Normally, /dev is on a disk file system. However, in your case,
I think you did not run MAKEDEV at the right point during the
installation process, so the /dev on disk is missing some entries,
or perhaps it's almost empty. When you boot, /sbin/init notices
that /dev/console is missing, and runs the moral equivalent of (cd
/dev ; ./MAKEDEV -MM). That creates a /dev file system in memory
(using mount_tmpfs(8) or mount_mfs(8)) and populates it. Anything
in the memory file system is lost when you reboot.

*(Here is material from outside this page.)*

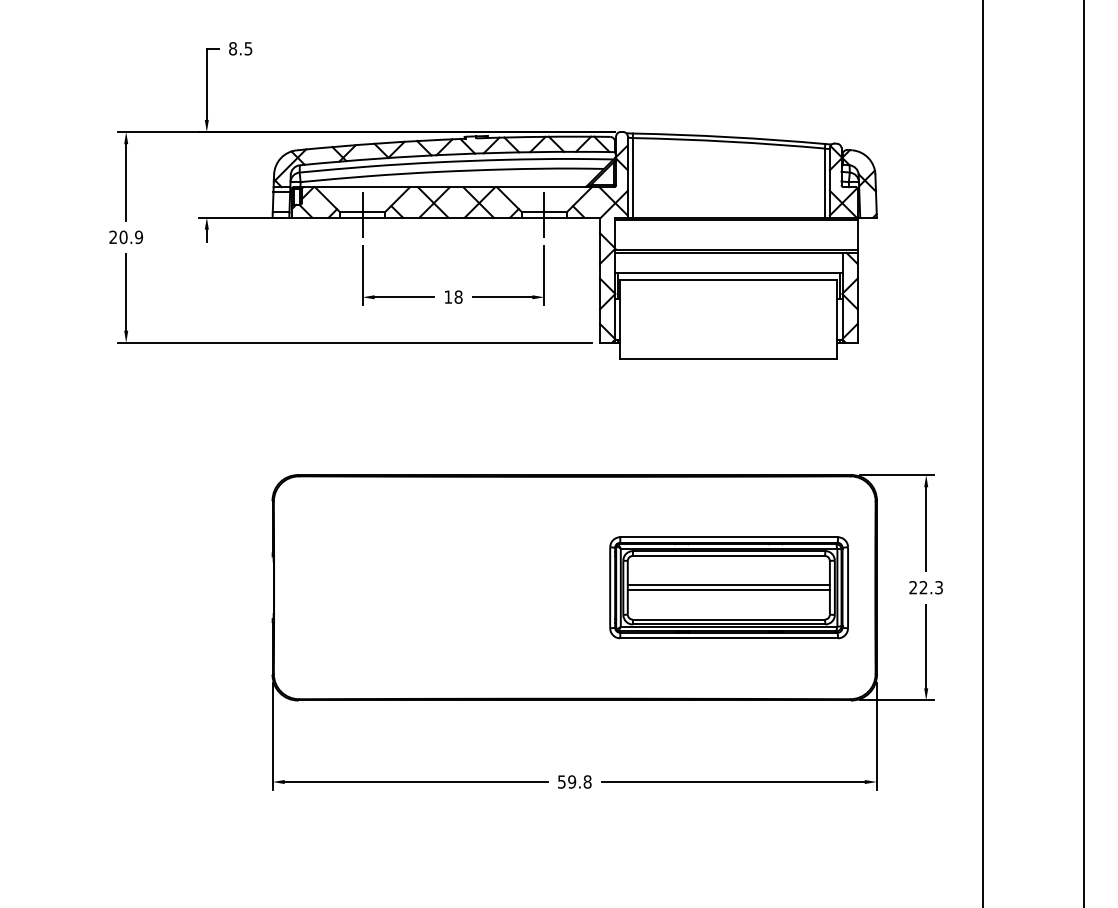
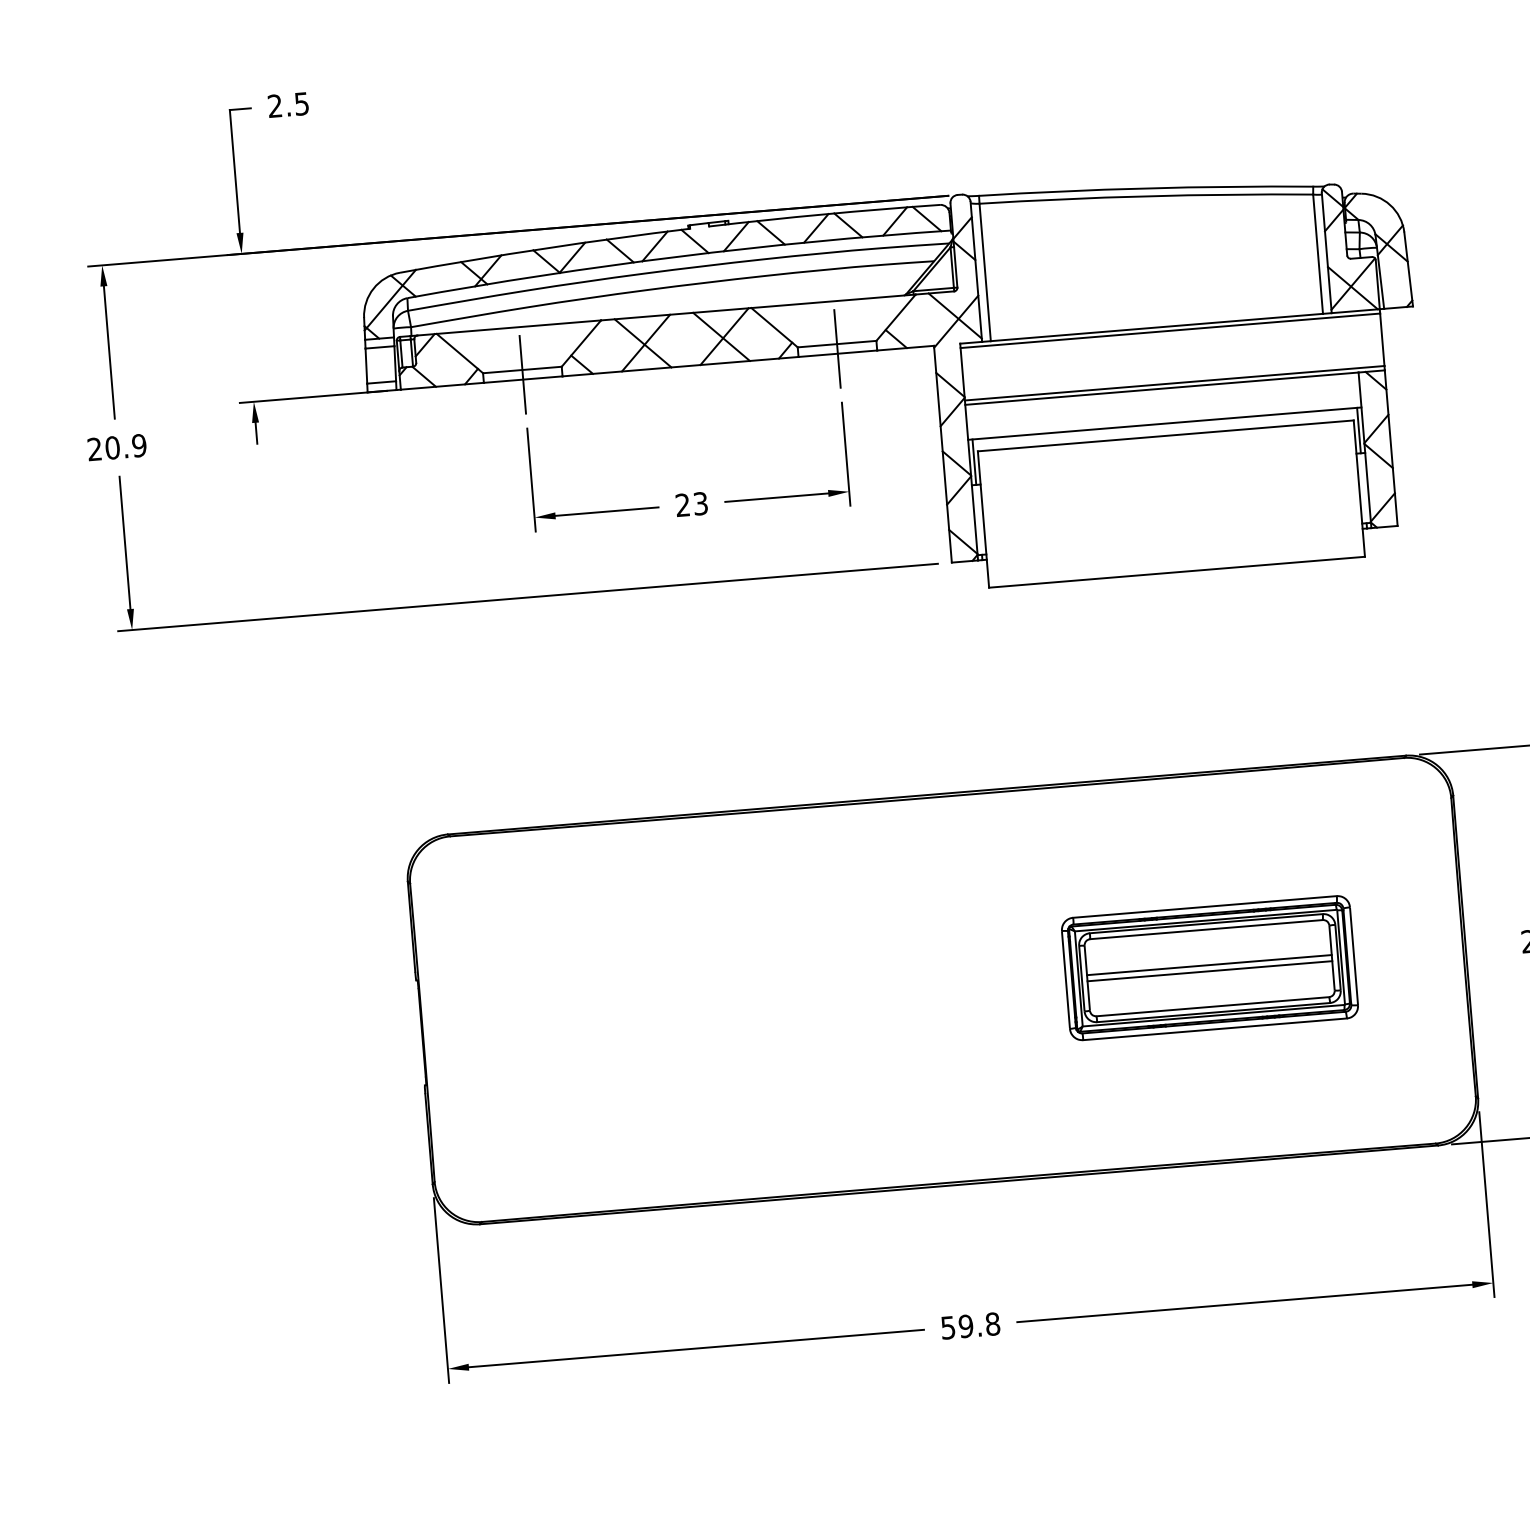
text: (232, 48) -> (274, 105), 8.5 -> 2.5
text: (453, 296) -> (691, 503), 18 -> 23
part: (728, 587) -> (1208, 967), size x0.7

You can run the "/sbin/mount" command, with no arguments, to check
whether you have a memory file system mounted on /dev. If so, then
there will be a line like "tmpfs on /dev type tmpfs (local)".
/sbin/mount | grep /dev
You can unmount the tmpfs file system:
/sbin/umount /dev
Now that the tmpfs file system has been removed, your /dev
directory should be on the underlying disk. To make device nodes
there, use commands like this:
cd /dev ./MAKEDEV all ./MAKEDEV dk16 dk17 dk18 dk19
You need to do all this as root, and some things might fail during
the time that /dev is not fully populated (between the umount and
the MAKEDEV). I'd probably do it in single user mode.
Instead of all the above, if you are able to access your disk from
some other working NetBSD system, then you can mount it as /mnt,
and run commands like (cd /mnt/dev ; ./MAKEDEV all; ./MAKEDEV dk16
dk17 dk18 dk19).
Now I don't know if fsck_root would run if root is above the
/dev/dk* range.
I don't know.
NetBSD 6.1_STABLE hung on boot on MSI Z77 MPOWER motherboard,
every time, most of the time reaching login prompt but hanging
there.
Perhaps that could be fixed. You could report the problems via
send-pr.
I could run fsck_ffs from FreeBSD.
There are some differences between NetBSD and FreeBSD's FFS file
systems. I would probably not run the fsck from one OS on a disk
from another OS.
Most valuable part of this USB-stick NetBSD installation is
subversion (svn), which I don't want to disable by high-risk
fixes to /dev.
I don't think the /dev fixes are high risk.